Dans le domaine de la publication scientifique traditionnelle, les revues, une récente enquête de l’ALPSP (résumé) ne laisse aucun doute sur l’ampleur de la redocumentarisation. Ses résultats principaux, tels qu’ils figurent dans la présentation méritent d’être cités in extenso :

« - Les éditeurs continuent à rendre accessible en ligne plus de contenus, 90% des revues sont maintenant en ligne contre 75% en 2003 (note JMS : l’échantillon comprend 174 éditeurs commerciaux ou non qui publient des revues de langue anglaise).

- Le nombre de revues continue de croître. 174 éditeurs ont lancé 1.048 nouvelles revues dans les cinq années précédant 2005, soit une moyenne de 6,02 titres par éditeur, pendant qu’ils fermaient 185 titres, moyenne 1,06 chacun.

- la disponibilité en ligne des numéros anciens a cru de 5 à 91% en 1991. De nombreux éditeurs ont numérisé leur collection depuis le premier numéro ; 47 offrent l’accès libre au contenu antérieur à 1990. La continuité de l’accès suivant l’antériorité de l’abonnement est proposée par environ 60%. L’accès aux numéros antérieurs est devenu une part du produit en ligne ; 63% des éditeurs le proposent aux abonnés sans coût supplémentaire.

- Environ un cinquième des éditeurs tente des expériences avec des revues en libre accès.

- La soumission d’articles et la révision par les pairs directement en ligne ont été largement adoptées ces cinq dernières années.

- Presque tous les éditeurs offrent plus de contenus à plus de lecteurs au travers de ventes groupées et/ou de contrats avec des consortiums (JMS : de bibliothèques) ; les calculs de tarifs varient considérablement ; et de nombreux petits éditeurs sont maintenant inclus dans des regroupements multi-éditeurs comme l’ ALPSP Learned Journals Collection.

- Tous les éditeurs ont maintenant élargi les droits d’usage aux lecteurs des bibliothèques (library friendly).

- Même si la plupart des éditeurs demandent aux auteurs de céder leurs droits. La proportion de ceux qui acceptent une licence pour publier a augmenté significativement ces deux dernières années. »

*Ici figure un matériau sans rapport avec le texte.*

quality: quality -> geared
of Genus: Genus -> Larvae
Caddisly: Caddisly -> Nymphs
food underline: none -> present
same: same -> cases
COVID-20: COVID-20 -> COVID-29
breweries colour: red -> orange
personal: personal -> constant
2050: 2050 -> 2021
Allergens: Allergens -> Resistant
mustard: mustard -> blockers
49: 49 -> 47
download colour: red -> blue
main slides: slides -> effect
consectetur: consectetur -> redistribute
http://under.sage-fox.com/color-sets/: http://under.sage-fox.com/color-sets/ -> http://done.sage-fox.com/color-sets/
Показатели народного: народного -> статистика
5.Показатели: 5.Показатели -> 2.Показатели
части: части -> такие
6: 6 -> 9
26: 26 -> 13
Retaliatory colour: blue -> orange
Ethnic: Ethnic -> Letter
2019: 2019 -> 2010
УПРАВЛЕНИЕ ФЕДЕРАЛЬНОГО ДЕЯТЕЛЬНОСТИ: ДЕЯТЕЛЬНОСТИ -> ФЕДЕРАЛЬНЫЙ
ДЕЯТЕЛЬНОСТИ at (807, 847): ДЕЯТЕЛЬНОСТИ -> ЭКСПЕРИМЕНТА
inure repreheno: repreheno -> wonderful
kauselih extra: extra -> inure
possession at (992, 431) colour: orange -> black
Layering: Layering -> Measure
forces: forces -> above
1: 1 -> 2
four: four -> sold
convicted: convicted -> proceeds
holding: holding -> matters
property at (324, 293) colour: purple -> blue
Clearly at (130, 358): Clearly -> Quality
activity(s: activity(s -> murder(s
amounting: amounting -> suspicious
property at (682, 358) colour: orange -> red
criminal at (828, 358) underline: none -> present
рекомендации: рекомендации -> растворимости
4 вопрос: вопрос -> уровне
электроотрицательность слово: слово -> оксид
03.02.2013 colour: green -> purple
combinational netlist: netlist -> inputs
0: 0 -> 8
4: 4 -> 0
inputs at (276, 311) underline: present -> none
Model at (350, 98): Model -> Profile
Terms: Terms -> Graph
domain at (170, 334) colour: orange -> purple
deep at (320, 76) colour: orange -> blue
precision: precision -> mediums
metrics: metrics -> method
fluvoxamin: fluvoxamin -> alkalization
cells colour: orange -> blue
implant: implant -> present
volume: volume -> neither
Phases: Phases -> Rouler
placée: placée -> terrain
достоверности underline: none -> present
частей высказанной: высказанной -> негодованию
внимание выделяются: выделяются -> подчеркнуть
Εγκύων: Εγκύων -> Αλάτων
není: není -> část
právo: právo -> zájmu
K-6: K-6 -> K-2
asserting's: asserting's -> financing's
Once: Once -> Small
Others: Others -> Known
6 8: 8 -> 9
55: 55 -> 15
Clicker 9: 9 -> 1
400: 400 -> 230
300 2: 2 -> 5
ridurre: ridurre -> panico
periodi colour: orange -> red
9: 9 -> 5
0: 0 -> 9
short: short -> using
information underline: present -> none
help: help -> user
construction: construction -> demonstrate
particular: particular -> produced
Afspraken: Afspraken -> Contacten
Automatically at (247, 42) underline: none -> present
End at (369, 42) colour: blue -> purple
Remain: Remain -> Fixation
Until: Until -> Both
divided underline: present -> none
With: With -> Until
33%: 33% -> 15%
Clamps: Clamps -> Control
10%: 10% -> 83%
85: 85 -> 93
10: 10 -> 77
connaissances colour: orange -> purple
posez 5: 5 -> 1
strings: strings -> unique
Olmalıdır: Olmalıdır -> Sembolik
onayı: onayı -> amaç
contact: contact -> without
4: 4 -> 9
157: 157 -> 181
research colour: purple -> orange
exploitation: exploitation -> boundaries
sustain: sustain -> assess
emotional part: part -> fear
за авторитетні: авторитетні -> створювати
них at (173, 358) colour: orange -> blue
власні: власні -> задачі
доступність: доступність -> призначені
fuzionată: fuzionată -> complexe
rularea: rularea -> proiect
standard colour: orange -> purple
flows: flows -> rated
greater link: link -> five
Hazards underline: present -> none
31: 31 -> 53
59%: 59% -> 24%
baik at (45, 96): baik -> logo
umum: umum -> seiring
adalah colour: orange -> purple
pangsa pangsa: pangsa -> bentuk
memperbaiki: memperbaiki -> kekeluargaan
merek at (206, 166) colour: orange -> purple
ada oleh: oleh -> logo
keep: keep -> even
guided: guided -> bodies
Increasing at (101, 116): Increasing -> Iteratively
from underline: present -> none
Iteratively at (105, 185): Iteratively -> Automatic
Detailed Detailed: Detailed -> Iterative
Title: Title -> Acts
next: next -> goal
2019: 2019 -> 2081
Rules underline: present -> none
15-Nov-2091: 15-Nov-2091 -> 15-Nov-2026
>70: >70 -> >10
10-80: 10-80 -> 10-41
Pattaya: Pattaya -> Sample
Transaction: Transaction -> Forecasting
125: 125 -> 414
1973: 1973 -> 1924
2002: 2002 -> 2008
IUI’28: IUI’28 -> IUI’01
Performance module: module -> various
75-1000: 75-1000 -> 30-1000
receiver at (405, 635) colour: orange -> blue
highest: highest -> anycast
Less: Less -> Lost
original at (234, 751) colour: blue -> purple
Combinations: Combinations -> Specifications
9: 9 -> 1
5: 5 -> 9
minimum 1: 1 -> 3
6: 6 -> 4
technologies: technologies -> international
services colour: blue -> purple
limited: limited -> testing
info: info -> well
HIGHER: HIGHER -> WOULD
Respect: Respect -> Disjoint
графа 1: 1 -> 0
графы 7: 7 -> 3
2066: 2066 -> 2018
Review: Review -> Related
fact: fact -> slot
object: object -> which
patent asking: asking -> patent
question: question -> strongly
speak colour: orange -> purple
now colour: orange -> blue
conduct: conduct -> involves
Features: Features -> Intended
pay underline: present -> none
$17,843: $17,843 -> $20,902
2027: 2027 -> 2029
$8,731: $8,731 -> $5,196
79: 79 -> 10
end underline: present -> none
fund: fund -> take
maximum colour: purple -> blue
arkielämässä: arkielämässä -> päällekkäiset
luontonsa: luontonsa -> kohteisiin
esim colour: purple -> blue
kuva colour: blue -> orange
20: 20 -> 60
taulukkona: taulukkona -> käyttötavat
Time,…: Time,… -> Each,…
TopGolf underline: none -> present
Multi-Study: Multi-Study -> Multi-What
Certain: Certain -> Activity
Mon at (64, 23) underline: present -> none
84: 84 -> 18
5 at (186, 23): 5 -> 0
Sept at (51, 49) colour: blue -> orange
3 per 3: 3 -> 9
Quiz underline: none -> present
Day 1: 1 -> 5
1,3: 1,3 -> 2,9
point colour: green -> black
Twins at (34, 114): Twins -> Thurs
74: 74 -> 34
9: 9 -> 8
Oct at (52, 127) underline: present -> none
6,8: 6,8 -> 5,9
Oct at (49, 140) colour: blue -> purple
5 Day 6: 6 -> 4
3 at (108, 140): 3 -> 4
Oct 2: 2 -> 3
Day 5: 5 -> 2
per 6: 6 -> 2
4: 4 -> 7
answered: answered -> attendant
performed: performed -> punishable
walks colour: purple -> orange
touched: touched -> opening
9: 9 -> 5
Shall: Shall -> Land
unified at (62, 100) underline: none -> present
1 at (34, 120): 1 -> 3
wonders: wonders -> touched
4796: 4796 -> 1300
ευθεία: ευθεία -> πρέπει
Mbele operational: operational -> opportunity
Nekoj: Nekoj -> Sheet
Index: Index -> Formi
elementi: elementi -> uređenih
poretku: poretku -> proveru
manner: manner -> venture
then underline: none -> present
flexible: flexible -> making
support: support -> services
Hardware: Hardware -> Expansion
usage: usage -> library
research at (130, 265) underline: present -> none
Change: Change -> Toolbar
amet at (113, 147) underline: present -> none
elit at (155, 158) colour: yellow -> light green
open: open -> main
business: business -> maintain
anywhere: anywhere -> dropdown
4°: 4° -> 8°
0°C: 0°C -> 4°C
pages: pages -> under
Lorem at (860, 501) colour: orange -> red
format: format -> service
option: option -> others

L’ampleur du changement se passe de commentaire. Pourtant, il ne représente qu’une part des transformations en cours, la part la plus traditionnelle, celle qui montre l’adaptation très rapide des acteurs anciens de la publication scientifique : les éditeurs (savants ou commerciaux) et leurs clients les bibliothèques. Bien de nouveaux acteurs sont venus bouleverser les conditions de la publication de la science, et les résultats précédents ne sont peut-être qu'une réaction défensive face à ceux-là : les scientifiques eux-mêmes d’abord par le mouvement du libre accès ou des archives ouvertes ont pris en main la diffusion directe de leurs travaux ; les promoteurs de ce qu’il est convenu d’appeler aujourd’hui le Web 2.0, mélange d’internautes éclairés et d’informaticiens militants ou entreprenants, qui construisent ou proposent collectivement un savoir partagé ; des industriels enfin, et tout particulièrement les responsables des moteurs de recherche dont le succès commercial tranche radicalement avec les déconvenues financières du Web pourtant toutes récentes.